* **DATA SUPPLIED**
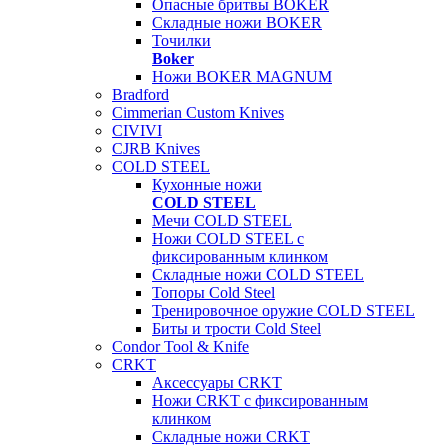
Опасные бритвы BOKER
Складные ножи BOKER
Точилки
Boker
Ножи BOKER MAGNUM
Bradford
Cimmerian Custom Knives
CIVIVI
CJRB Knives
COLD STEEL
Кухонные ножи
COLD STEEL
Мечи COLD STEEL
Ножи COLD STEEL с
фиксированным клинком
Складные ножи COLD STEEL
Топоры Cold Steel
Тренировочное оружие COLD STEEL
Биты и трости Cold Steel
Condor Tool & Knife
CRKT
Аксессуары CRKT
Ножи CRKT с фиксированным
клинком
Складные ножи CRKT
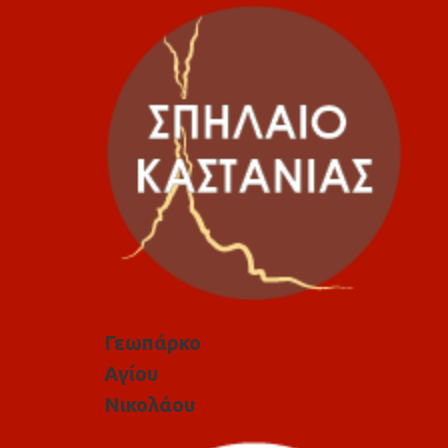
Γεωπάρκο
Αγίου
Νικολάου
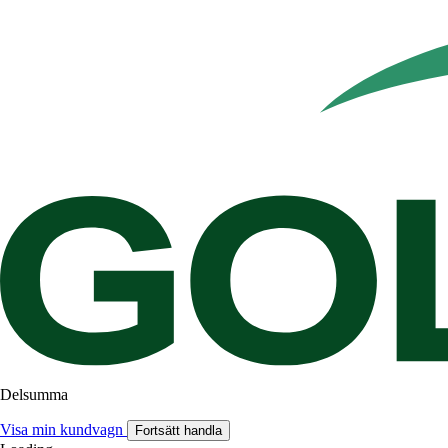
Delsumma
Visa min kundvagn
Fortsätt handla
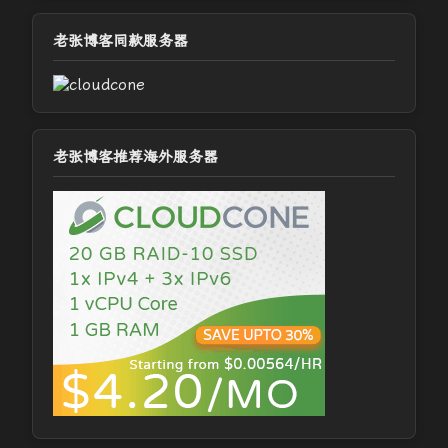
老张博客同款服务器
老张博客推荐海外服务器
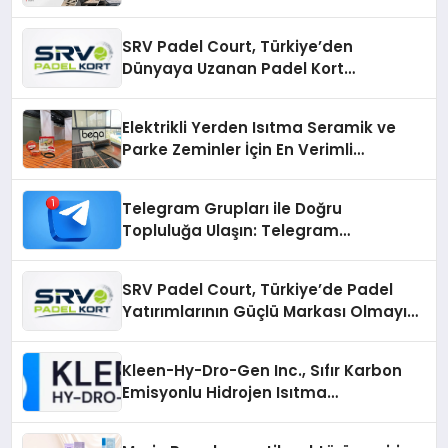
SRV Padel Court, Türkiye’den
Dünyaya Uzanan Padel Kort
Üretiminde Güvenin Adresi
Elektrikli Yerden Isıtma Seramik ve
Parke Zeminler İçin En Verimli
Çözümler
Telegram Grupları ile Doğru
Topluluğa Ulaşın: Telegram
Gruplarıyla Online Topluluklara
Katılım
SRV Padel Court, Türkiye’de Padel
Yatırımlarının Güçlü Markası Olmayı
Sürdürüyor
Kleen-Hy-Dro-Gen Inc., Sıfır Karbon
Emisyonlu Hidrojen Isıtma
Teknolojisinde ISO ve TSSA
Düzenleyici Onaylarını Aldı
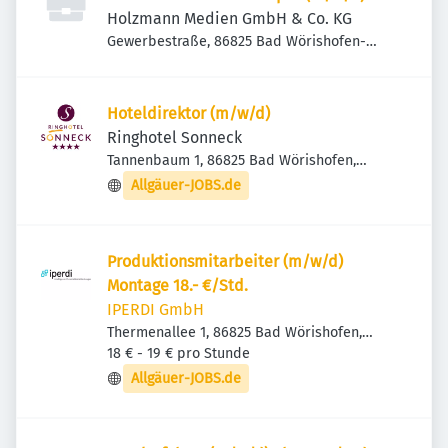
Holzmann Medien GmbH & Co. KG
Gewerbestraße, 86825 Bad Wörishofen-
Unteres Hart, Deutschland
Hoteldirektor (m/w/d)
Ringhotel Sonneck
Tannenbaum 1, 86825 Bad Wörishofen,
Deutschland
Allgäuer-JOBS.de
Produktionsmitarbeiter (m/w/d)
Montage 18.- €/Std.
IPERDI GmbH
Thermenallee 1, 86825 Bad Wörishofen,
Deutschland
18 € - 19 € pro Stunde
Allgäuer-JOBS.de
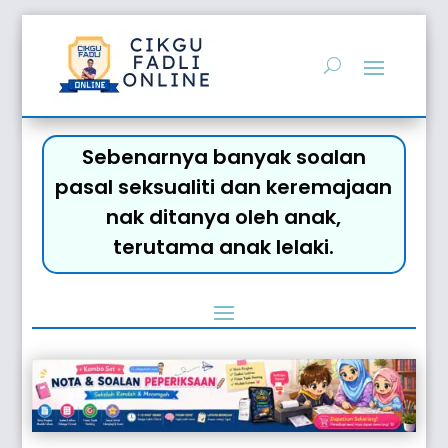
Sebenarnya banyak soalan
pasal seksualiti dan keremajaan
nak ditanya oleh anak,
terutama anak lelaki.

* **YOUR ASSIGNMENT**
Make an exact copy of the lines from the one holding "Ножи CRKT с фиксированным" through the end of the material, both ends included, and keep the pictures out of it.

* **RESPONSE TO THIS TASK**
Ножи CRKT с фиксированным
клинком
Складные ножи CRKT
Γεωπάρκο
Αγίου
Νικολάου
Delsumma
Visa min kundvagn
Fortsätt handla
老张博客同款服务器
老张博客推荐海外服务器
SRV Padel Court, Türkiye’den
Dünyaya Uzanan Padel Kort
Üretiminde Güvenin Adresi
Elektrikli Yerden Isıtma Seramik ve
Parke Zeminler İçin En Verimli
Çözümler
Telegram Grupları ile Doğru
Topluluğa Ulaşın: Telegram
Gruplarıyla Online Topluluklara
Katılım
SRV Padel Court, Türkiye’de Padel
Yatırımlarının Güçlü Markası Olmayı
Sürdürüyor
Kleen-Hy-Dro-Gen Inc., Sıfır Karbon
Emisyonlu Hidrojen Isıtma
Teknolojisinde ISO ve TSSA
Düzenleyici Onaylarını Aldı
Holzmann Medien GmbH & Co. KG
Gewerbestraße, 86825 Bad Wörishofen-
Unteres Hart, Deutschland
Hoteldirektor (m/w/d)
Ringhotel Sonneck
Tannenbaum 1, 86825 Bad Wörishofen,
Deutschland
Allgäuer-JOBS.de
Produktionsmitarbeiter (m/w/d)
Montage 18.- €/Std.
IPERDI GmbH
Thermenallee 1, 86825 Bad Wörishofen,
Deutschland
18 € - 19 € pro Stunde
Allgäuer-JOBS.de
Sebenarnya banyak soalan
pasal seksualiti dan keremajaan
nak ditanya oleh anak,
terutama anak lelaki.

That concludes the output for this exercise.